Natural Wine: A Japanese Obsession
Japan purportedly consumes a great deal of natural wine.
A few years ago, London's Daily Telegraph suggested that Japanese consumption is around 75 per cent of total volume. While this sounds grossly exaggerated, the report rightly suggested that Japanese wine consumers have an obsession with provenance and wines that communicate their origins with aromas, transparency and textures.
Given that Tokyo is responsible for 70 per cent of Japan's total wine consumption of around two-liters per capita annually, one can draw the conclusion that Tokyo is a hotbed of natural wine.
What is natural wine? This question has incited debate, occasionally belligerent and even downright vitriolic, across the wine world. In many ways this question is rhetorical because methodological or legal tenets that help us determine what 'natural' in wine means, are either nebulous, or non-existent. Most commentators, at the very least, agree that the term implies a minimal interventionist approach to winemaking that is founded on organic principles in the vineyard, sometimes fully fledged biodynamics. Judicious producers eschew additions be they acid additions, cultured yeasts, tannins or enzymes. Inherently, the minimalist ideology that binds these wines also sees gentle extraction and a subtle use of oak, if any oak is used.
Perhaps the very lack of parameters, however, in a sort of twisted logic, serve to shape the myriad of wine styles under the 'natural' banner. Attempts to define a freedom of expression that is inextricably bound to natural wines; to shape it and force it into definitions, legal promulgations and stylistic shoeboxes, detracts from the visceral and wild approach that is so attractive in the first place. In certain instances, for me at least, this freedom is as attractive, if not more so, than some of the wines in an evaluative and/or qualitative sense.
Some have commented that the 'natural' moniker suggests that those wines excluded from the category are, by definition, unnatural. This remains yet another contentious issue in the wine blogosphere and beyond, particularly when accusations of dishonesty and impropriety (using non-organic grapes, for example) have been made against some of the strongest natural wine proponents. It is stories like these, spurred by the evangelical tone of the debate, that can make one weary. After all, it is just wine, right? That is like saying football, or cricket, is just a game!

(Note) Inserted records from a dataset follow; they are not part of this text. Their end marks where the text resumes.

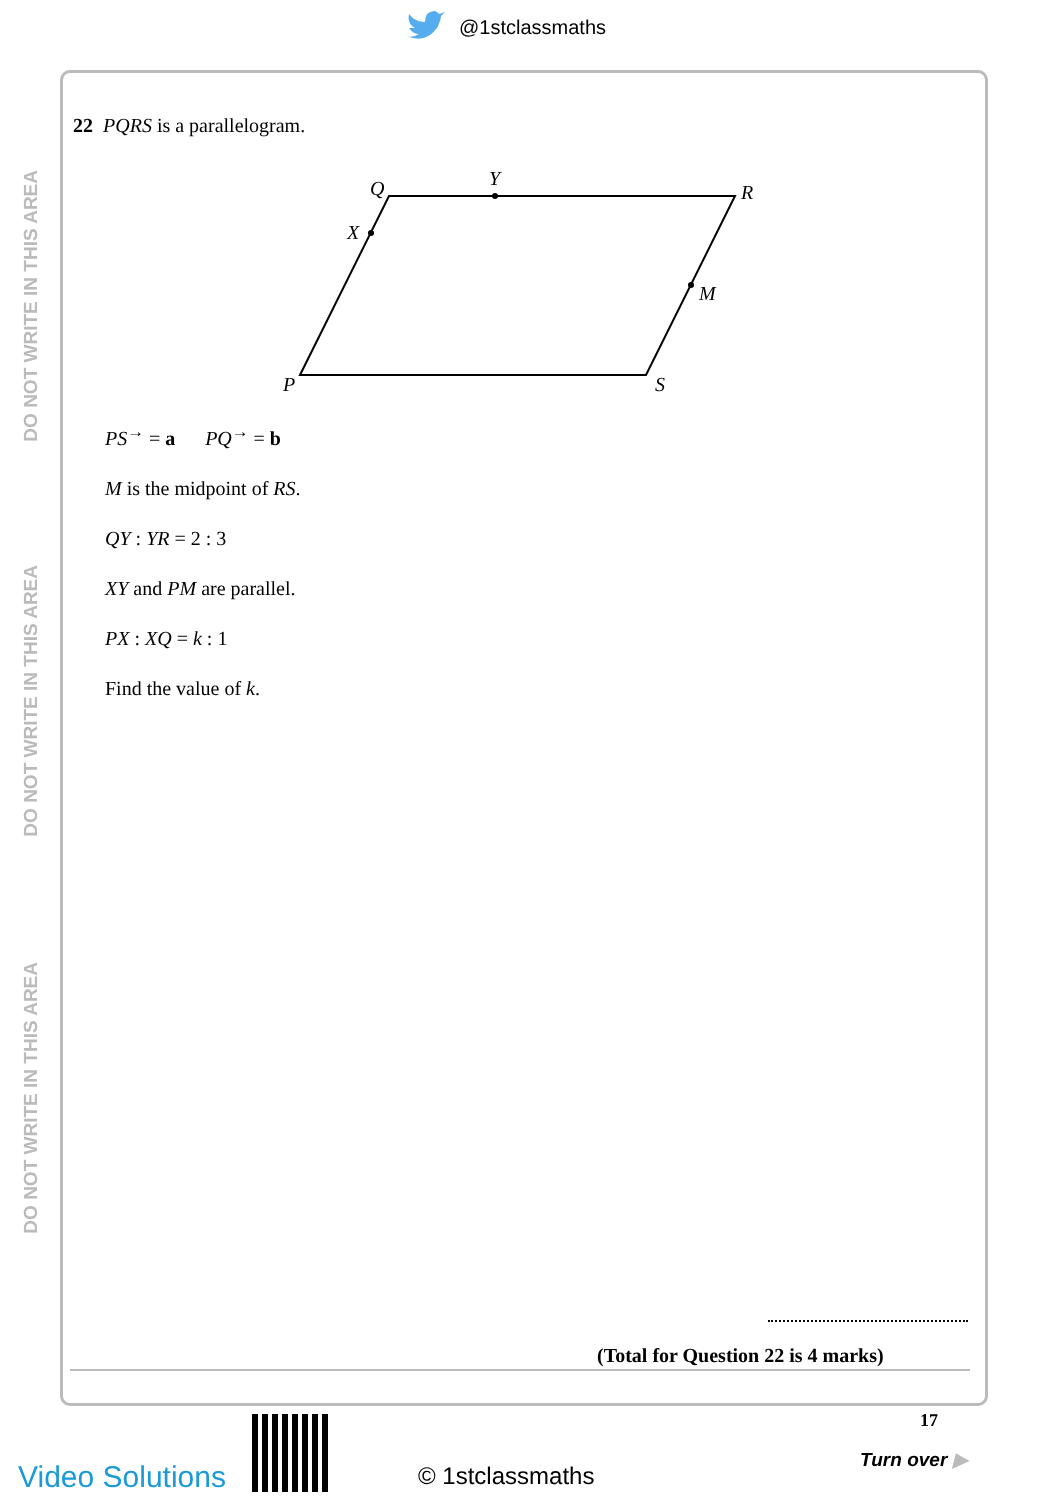@1stclassmaths
DO NOT WRITE IN THIS AREA
DO NOT WRITE IN THIS AREA
DO NOT WRITE IN THIS AREA
22 PQRS is a parallelogram.
Q
Y
R
X
M
P
S
PS<sup>→</sup> = a PQ<sup>→</sup> = b
M is the midpoint of RS.
QY : YR = 2 : 3
XY and PM are parallel.
PX : XQ = k : 1
Find the value of k.
(Total for Question 22 is 4 marks)
Video Solutions © 1stclassmaths
17
Turn over ▶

Clearly, stories of the artisan tending small plots of vines, free of pesticides, resonates strongly with most wine drinkers as it should among all people. After all, who would not prefer to avoid wine or food-stuffs borne from chemicals and manipulation, if possible? Recession and social ills have seen consumers seek solace in foods, wines and even fashion with connections to the land and hearth. This movement is possibly even stronger in Japan following the tragic earthquake, tsunami and nuclear fallout of March 2011, even if many trends that have resulted are aesthetic, rather than statements grounded in a philosophy. Witness the 'mori' fashion, for example, that sees urban Japanese women dressed in Tibetan garb and hiking boots, as if heading off to climb Everest.
Just as we determine what is 'real' or 'true' to a large extent with our perceptions and beliefs, at an emotional level we can also determine, I suppose, what is 'natural.' Despite the proselytizing and anger among sanctimonious partisans in both camps, the implications of the natural wine movement are largely positive. The most compelling wines such as those of Breton, Bout du Monde and Pierre Overnoy, have an energy and emotional riff that makes me giddy, not to mention great stories to facilitate a love for wine that transcends the pragmatic approach to analysis, as well as sommeliers and their table-side yarns. After all, wine is often much more than a liquid to be broken down into balance, length and complexity; just as football or cricket are much more than mere games.